**Work required**
Gather every line in the records below that contains the word "function".

+++ Data provided +++

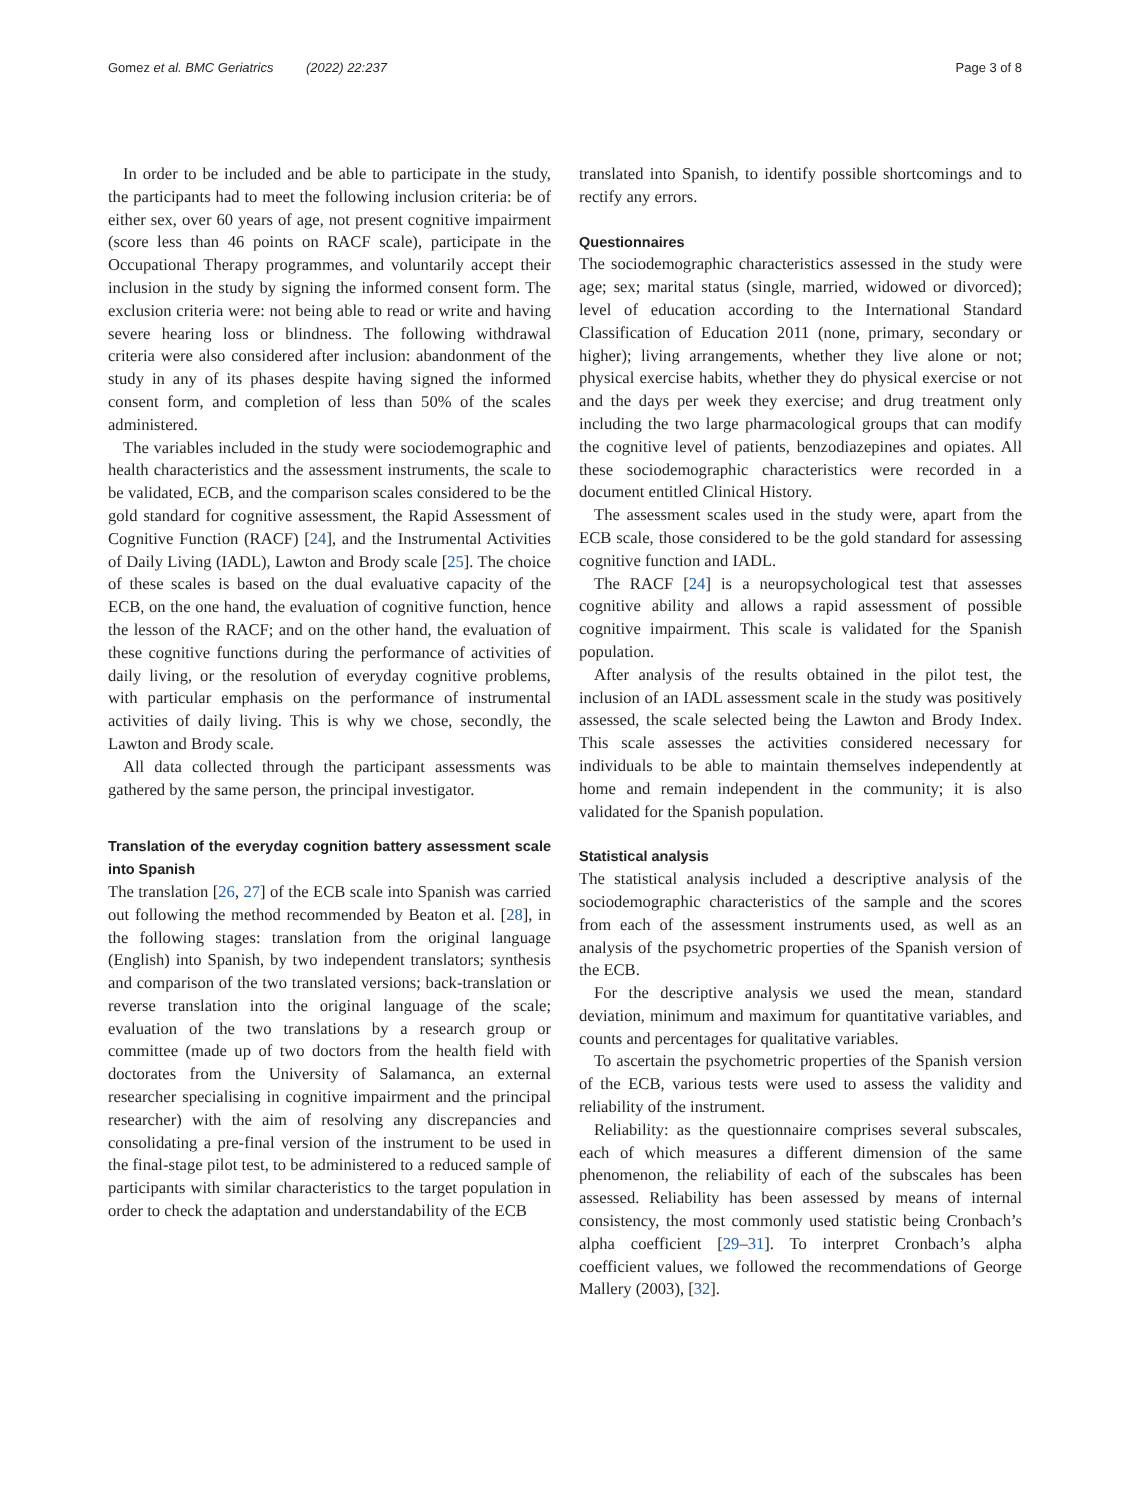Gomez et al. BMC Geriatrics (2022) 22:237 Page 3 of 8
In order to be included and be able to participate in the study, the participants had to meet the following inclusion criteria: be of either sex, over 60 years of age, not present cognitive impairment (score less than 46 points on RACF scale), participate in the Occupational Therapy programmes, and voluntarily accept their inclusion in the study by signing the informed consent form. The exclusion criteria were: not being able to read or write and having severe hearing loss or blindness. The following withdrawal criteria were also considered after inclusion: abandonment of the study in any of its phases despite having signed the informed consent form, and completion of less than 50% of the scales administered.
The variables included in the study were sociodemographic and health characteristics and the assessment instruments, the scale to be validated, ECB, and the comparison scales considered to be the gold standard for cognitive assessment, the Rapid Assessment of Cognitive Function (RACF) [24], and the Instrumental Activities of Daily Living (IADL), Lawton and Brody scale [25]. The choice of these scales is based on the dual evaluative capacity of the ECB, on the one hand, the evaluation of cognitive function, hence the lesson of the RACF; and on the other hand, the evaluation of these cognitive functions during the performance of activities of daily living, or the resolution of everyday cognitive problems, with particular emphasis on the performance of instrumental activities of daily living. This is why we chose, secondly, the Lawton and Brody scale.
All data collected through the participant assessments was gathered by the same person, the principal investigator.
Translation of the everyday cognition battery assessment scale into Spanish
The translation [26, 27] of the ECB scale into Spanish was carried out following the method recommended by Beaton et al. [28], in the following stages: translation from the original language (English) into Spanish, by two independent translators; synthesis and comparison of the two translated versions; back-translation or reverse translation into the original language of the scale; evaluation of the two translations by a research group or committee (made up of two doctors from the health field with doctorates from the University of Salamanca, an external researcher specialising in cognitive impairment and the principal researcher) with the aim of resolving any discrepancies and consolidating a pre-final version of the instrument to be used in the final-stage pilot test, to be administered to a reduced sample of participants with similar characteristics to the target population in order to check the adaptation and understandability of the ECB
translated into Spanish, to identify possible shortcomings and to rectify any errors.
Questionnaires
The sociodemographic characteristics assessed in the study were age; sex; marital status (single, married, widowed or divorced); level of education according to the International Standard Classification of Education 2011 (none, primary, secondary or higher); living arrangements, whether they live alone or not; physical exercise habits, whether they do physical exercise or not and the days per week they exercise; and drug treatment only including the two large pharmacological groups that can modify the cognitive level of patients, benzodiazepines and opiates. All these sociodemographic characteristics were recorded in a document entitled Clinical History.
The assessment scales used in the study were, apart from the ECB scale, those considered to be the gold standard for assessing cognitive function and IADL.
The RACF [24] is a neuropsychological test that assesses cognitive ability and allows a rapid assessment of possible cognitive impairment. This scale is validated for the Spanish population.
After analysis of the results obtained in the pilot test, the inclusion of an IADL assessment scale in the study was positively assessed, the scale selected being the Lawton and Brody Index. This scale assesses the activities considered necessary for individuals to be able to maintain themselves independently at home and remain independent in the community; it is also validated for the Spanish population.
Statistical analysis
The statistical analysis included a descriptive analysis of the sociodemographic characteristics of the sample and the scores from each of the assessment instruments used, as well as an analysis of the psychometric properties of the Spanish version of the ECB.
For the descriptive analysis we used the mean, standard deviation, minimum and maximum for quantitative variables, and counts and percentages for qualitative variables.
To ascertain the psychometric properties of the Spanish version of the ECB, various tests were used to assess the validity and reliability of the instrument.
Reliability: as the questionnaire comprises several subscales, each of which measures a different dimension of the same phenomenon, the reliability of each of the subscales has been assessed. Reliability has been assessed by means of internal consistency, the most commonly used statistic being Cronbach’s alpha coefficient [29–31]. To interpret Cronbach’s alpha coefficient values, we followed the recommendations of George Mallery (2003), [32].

+++

**Answer box**
The variables included in the study were sociodemographic and health characteristics and the assessment instruments, the scale to be validated, ECB, and the comparison scales considered to be the gold standard for cognitive assessment, the Rapid Assessment of Cognitive Function (RACF) [24], and the Instrumental Activities of Daily Living (IADL), Lawton and Brody scale [25]. The choice of these scales is based on the dual evaluative capacity of the ECB, on the one hand, the evaluation of cognitive function, hence the lesson of the RACF; and on the other hand, the evaluation of these cognitive functions during the performance of activities of daily living, or the resolution of everyday cognitive problems, with particular emphasis on the performance of instrumental activities of daily living. This is why we chose, secondly, the Lawton and Brody scale.
The assessment scales used in the study were, apart from the ECB scale, those considered to be the gold standard for assessing cognitive function and IADL.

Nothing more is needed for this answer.